**Цель 1:**
Какого вероисповедания был господин де Коэорн, судя по тексту страницы?

Мари Каппель затворила в своем сердце это новое горе.
С присущей ей ясностью она сама чрезвычайно понятно объясняет свое положение.
«Замужество моей матери приближалось, — говорит она, — и ни для кого уже не было тайной, но говорили о нем шепотом; эта тема разговора всегда вызывала общую неловкость, и, когда о нем заходила речь, дедушка подзывал нас с сестрой к своему креслу, опускал руки на наши головы, теребил нам волосы, и казалось, что его нежные ласки становились преградой для слов, которые могли нас опечалить. Все вокруг осуждали предстоящий брак, а я при виде этой новой и открытой любви матери чувствовала себя уязвленной до самой сокровенной глубины сердца; страдая от этого общего немого укора, который удручал ее, я старалась изобразить на лице радость и спокойствие и выказывала г-ну де Коэорну горячую симпатию, но затем мучилась от угрызений совести, просила прощения у моего бедного и любимого отца, и эта нескончаемая борьба сделалась для меня невыносимой пыткой.
День свадьбы был печален; мы должны были присутствовать на свадебной церемонии, причем во время нее ни одна слезинка из нашего сердца не вправе была увлажнить наши ресницы, и нам пришлось снять траур в тот самый день, когда мы окончательно осиротели; нам пришлось улыбаться при виде освящения этого забвения, улыбаться, отрекаясь от части сердца нашей матери ради того, чтобы там стал царить посторонний. Господин де Коэорн был протестантом; венчание состоялось в нашей гостиной, рабочий столик сделался алтарем, какой-то господин в черном холодно произнес заученную проповедь, а затем очень коротко благословил новобрачных. Стоит ли признаться? Я была рада, что церемония венчания выглядела столь жалкой, что милая моему сердцу церковь в Виллер-Элоне не была украшена, что алтарные свечи не горели, а в кадильнице не курился ладан; я была рада, что с главного распятия, ангелов, Богоматери и дарохранительницы не сняли их будничных покровов, чтобы освятить это забвение моего отца.

**Исходные данные:**
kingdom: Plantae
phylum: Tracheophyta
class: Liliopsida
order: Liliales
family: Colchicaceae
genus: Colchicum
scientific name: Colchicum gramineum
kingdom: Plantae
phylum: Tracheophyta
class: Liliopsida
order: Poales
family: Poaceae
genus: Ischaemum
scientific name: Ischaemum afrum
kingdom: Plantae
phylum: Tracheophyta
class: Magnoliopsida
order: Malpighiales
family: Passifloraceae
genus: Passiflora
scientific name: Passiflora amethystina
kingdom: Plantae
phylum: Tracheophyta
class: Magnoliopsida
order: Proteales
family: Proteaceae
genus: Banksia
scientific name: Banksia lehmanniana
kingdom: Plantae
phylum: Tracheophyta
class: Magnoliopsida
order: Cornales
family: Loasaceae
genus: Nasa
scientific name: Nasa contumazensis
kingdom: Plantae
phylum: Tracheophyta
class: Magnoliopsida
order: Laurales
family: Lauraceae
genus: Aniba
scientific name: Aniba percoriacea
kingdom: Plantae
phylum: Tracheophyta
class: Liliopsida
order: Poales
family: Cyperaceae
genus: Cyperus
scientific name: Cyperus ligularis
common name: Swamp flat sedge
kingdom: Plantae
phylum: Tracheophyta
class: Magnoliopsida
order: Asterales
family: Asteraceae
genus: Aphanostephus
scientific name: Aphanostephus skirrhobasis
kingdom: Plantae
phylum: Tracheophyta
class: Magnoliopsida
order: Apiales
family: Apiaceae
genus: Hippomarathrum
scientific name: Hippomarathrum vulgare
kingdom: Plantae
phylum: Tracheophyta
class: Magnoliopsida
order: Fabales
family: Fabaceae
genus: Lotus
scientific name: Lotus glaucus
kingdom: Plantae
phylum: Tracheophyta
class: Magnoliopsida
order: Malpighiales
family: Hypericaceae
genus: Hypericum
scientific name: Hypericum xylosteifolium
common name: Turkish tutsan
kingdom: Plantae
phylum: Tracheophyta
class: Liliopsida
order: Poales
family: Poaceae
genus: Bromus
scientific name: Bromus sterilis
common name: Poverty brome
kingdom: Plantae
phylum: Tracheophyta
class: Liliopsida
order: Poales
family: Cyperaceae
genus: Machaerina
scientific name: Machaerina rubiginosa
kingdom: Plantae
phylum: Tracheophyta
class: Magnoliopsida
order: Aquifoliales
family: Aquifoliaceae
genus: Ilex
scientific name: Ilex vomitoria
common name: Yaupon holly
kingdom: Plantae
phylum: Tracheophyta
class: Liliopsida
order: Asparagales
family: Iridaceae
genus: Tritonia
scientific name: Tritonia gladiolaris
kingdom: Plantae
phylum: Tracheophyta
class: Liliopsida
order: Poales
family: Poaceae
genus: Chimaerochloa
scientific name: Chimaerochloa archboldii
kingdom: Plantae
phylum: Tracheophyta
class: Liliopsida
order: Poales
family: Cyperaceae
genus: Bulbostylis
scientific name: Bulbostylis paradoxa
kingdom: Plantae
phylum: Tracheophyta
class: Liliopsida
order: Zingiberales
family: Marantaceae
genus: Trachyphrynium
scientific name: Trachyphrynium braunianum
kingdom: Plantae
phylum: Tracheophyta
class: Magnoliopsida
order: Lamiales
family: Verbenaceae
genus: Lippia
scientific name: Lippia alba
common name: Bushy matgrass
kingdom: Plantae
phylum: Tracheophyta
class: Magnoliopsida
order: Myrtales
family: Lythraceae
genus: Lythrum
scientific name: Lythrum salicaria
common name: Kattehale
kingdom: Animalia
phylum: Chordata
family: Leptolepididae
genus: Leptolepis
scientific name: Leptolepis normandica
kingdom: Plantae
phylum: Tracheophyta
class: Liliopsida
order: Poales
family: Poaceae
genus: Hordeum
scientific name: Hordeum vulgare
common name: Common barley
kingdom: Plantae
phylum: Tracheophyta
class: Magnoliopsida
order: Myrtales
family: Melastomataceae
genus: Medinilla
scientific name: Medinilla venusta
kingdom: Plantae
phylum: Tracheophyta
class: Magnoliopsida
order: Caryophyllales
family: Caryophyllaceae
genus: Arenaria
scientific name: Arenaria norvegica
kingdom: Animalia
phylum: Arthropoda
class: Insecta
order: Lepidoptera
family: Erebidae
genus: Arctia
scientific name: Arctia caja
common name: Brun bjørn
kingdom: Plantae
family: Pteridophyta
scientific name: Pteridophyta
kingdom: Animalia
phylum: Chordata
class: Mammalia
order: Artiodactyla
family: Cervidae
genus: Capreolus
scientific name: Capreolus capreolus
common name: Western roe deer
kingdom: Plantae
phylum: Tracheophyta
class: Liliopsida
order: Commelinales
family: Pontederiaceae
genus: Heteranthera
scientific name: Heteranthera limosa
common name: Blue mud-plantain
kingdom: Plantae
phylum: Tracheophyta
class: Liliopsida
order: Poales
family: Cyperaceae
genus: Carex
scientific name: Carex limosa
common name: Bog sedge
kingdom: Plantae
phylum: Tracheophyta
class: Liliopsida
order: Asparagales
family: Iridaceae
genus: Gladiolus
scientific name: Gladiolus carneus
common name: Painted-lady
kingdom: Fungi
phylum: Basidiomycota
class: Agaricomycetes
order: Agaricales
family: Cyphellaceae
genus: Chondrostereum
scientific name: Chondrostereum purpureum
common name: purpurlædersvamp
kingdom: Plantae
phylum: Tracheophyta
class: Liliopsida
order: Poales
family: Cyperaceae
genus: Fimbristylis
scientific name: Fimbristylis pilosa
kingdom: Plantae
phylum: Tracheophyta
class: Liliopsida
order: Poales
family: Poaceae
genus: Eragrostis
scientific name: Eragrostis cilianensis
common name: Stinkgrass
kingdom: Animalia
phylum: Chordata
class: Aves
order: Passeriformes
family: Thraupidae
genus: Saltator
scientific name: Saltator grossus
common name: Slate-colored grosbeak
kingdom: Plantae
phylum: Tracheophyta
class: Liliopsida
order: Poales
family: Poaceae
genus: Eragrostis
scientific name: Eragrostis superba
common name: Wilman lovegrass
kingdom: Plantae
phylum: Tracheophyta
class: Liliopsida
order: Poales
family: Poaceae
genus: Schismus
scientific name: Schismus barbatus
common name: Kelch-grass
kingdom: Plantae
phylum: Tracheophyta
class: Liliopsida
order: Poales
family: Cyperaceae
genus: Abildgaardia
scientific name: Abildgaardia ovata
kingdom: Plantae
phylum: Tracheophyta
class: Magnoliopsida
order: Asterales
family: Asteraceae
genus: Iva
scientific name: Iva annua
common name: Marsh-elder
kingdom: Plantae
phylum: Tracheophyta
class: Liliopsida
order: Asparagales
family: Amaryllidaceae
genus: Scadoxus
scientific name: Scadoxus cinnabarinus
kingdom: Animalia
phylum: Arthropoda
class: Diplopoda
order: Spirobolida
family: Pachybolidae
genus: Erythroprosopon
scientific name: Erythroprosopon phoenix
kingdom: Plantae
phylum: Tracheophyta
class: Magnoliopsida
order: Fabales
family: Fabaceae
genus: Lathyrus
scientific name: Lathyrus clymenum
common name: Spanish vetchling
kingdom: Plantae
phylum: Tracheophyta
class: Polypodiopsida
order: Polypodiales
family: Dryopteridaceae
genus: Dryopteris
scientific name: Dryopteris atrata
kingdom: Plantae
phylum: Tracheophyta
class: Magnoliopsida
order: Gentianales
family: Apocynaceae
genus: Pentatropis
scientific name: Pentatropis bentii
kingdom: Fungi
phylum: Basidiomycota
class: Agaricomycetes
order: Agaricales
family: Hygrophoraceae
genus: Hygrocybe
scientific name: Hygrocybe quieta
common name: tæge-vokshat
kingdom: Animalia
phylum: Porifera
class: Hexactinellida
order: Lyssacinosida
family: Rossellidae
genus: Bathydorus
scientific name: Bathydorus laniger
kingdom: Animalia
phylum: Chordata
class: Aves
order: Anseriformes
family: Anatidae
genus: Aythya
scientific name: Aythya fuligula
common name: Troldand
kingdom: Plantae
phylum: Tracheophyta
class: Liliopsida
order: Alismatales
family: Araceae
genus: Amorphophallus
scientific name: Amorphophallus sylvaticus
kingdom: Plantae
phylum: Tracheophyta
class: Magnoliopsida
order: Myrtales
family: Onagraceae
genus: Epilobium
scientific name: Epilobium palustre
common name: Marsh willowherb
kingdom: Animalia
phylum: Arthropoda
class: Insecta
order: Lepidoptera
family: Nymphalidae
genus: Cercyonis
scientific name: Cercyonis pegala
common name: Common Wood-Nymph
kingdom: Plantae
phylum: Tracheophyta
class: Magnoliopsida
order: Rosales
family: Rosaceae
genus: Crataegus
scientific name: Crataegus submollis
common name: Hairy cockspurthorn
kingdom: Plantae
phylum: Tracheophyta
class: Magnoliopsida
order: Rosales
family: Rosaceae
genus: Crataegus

**Цель 2:**
Оформите как массив JSON строки из списка, начиная со строки с «common name: Yaupon holly» и заканчивая строкой с «genus: Lythrum» включительно. Каждой строке должна соответствовать одна строка массива, пустые строки не включайте.

**Ожидаемый ответ 1:**
Господин де Коэорн был протестантом.

**Ожидаемый ответ 2:**
[
  "common name: Yaupon holly",
  "kingdom: Plantae",
  "phylum: Tracheophyta",
  "class: Liliopsida",
  "order: Asparagales",
  "family: Iridaceae",
  "genus: Tritonia",
  "scientific name: Tritonia gladiolaris",
  "kingdom: Plantae",
  "phylum: Tracheophyta",
  "class: Liliopsida",
  "order: Poales",
  "family: Poaceae",
  "genus: Chimaerochloa",
  "scientific name: Chimaerochloa archboldii",
  "kingdom: Plantae",
  "phylum: Tracheophyta",
  "class: Liliopsida",
  "order: Poales",
  "family: Cyperaceae",
  "genus: Bulbostylis",
  "scientific name: Bulbostylis paradoxa",
  "kingdom: Plantae",
  "phylum: Tracheophyta",
  "class: Liliopsida",
  "order: Zingiberales",
  "family: Marantaceae",
  "genus: Trachyphrynium",
  "scientific name: Trachyphrynium braunianum",
  "kingdom: Plantae",
  "phylum: Tracheophyta",
  "class: Magnoliopsida",
  "order: Lamiales",
  "family: Verbenaceae",
  "genus: Lippia",
  "scientific name: Lippia alba",
  "common name: Bushy matgrass",
  "kingdom: Plantae",
  "phylum: Tracheophyta",
  "class: Magnoliopsida",
  "order: Myrtales",
  "family: Lythraceae",
  "genus: Lythrum"
]